## Given problem
Reproduce every line of the items below verbatim, keeping the same order and wording.

## Dataset records
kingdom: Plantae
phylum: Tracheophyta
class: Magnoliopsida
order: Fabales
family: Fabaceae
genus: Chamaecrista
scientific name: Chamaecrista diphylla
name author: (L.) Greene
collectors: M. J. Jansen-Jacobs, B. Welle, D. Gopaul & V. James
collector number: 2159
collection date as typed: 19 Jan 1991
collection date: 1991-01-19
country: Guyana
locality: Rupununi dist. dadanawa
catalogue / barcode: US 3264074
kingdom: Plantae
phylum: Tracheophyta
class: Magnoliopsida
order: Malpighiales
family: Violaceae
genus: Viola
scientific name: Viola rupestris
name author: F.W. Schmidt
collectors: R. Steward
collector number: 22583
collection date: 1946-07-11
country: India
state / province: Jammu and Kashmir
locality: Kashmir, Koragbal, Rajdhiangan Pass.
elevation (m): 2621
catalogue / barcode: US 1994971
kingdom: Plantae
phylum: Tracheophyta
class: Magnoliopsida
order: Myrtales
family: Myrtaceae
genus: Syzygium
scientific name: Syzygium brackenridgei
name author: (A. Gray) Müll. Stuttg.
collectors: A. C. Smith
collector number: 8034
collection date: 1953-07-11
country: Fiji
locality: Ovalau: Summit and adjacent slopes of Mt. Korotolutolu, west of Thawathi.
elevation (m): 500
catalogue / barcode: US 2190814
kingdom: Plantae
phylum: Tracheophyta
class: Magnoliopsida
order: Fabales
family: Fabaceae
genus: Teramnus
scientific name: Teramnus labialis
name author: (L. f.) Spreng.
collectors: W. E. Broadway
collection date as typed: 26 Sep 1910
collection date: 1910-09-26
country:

## Output of the task
kingdom: Plantae
phylum: Tracheophyta
class: Magnoliopsida
order: Fabales
family: Fabaceae
genus: Chamaecrista
scientific name: Chamaecrista diphylla
name author: (L.) Greene
collectors: M. J. Jansen-Jacobs, B. Welle, D. Gopaul & V. James
collector number: 2159
collection date as typed: 19 Jan 1991
collection date: 1991-01-19
country: Guyana
locality: Rupununi dist. dadanawa
catalogue / barcode: US 3264074
kingdom: Plantae
phylum: Tracheophyta
class: Magnoliopsida
order: Malpighiales
family: Violaceae
genus: Viola
scientific name: Viola rupestris
name author: F.W. Schmidt
collectors: R. Steward
collector number: 22583
collection date: 1946-07-11
country: India
state / province: Jammu and Kashmir
locality: Kashmir, Koragbal, Rajdhiangan Pass.
elevation (m): 2621
catalogue / barcode: US 1994971
kingdom: Plantae
phylum: Tracheophyta
class: Magnoliopsida
order: Myrtales
family: Myrtaceae
genus: Syzygium
scientific name: Syzygium brackenridgei
name author: (A. Gray) Müll. Stuttg.
collectors: A. C. Smith
collector number: 8034
collection date: 1953-07-11
country: Fiji
locality: Ovalau: Summit and adjacent slopes of Mt. Korotolutolu, west of Thawathi.
elevation (m): 500
catalogue / barcode: US 2190814
kingdom: Plantae
phylum: Tracheophyta
class: Magnoliopsida
order: Fabales
family: Fabaceae
genus: Teramnus
scientific name: Teramnus labialis
name author: (L. f.) Spreng.
collectors: W. E. Broadway
collection date as typed: 26 Sep 1910
collection date: 1910-09-26
country:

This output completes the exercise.